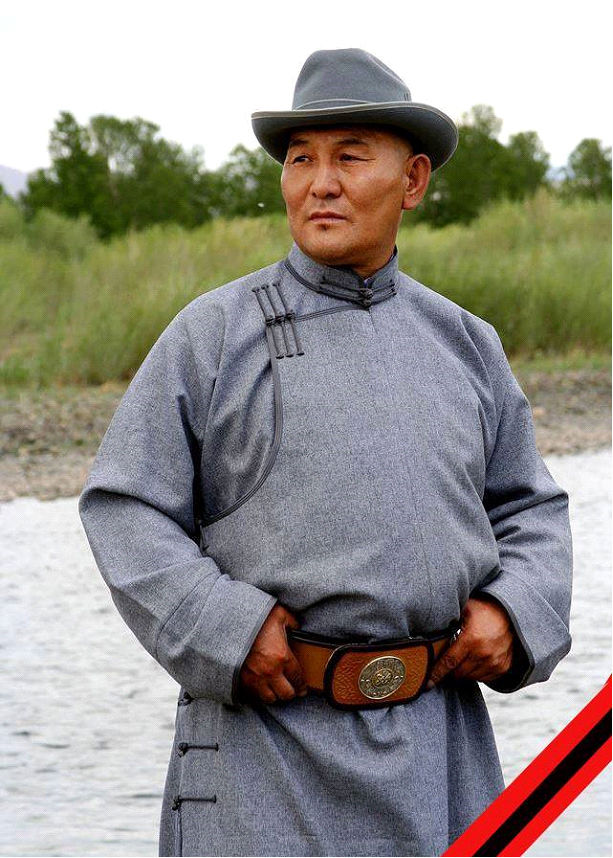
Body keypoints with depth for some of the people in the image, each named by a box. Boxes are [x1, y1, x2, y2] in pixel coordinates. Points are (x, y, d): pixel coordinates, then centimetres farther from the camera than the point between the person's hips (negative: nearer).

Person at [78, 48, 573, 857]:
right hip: (268, 742, -4)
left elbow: (531, 509, 21)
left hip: (435, 742, 4)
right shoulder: (212, 336, 2)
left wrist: (512, 611, 1)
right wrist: (223, 629, -12)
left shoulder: (466, 344, 13)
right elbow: (123, 509, -1)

◆ ◆ ◆

Write out every line of the entries again, text included but without the picture, and offset each x, y, and depth value in the keypoint triples by adding 128, leaving all other numbers unchanged.

## REPLY TO THE EXERCISE
Body keypoints with depth for some of the people in the image, each named by a box. Boxes are [x1, y1, x2, y2] in pixel coordinates. Points are (x, y, d): pixel coordinates, then centimetres farther from the camera than the point between the person's hips (negative: nearer).

Person at [78, 48, 573, 857]:
right hip: (396, 870, 124)
left elbow: (659, 637, 149)
left hip: (563, 870, 132)
right shoulder: (340, 464, 130)
left wrist: (640, 739, 129)
right wrist: (351, 757, 116)
left shoulder: (594, 472, 141)
right elbow: (251, 637, 127)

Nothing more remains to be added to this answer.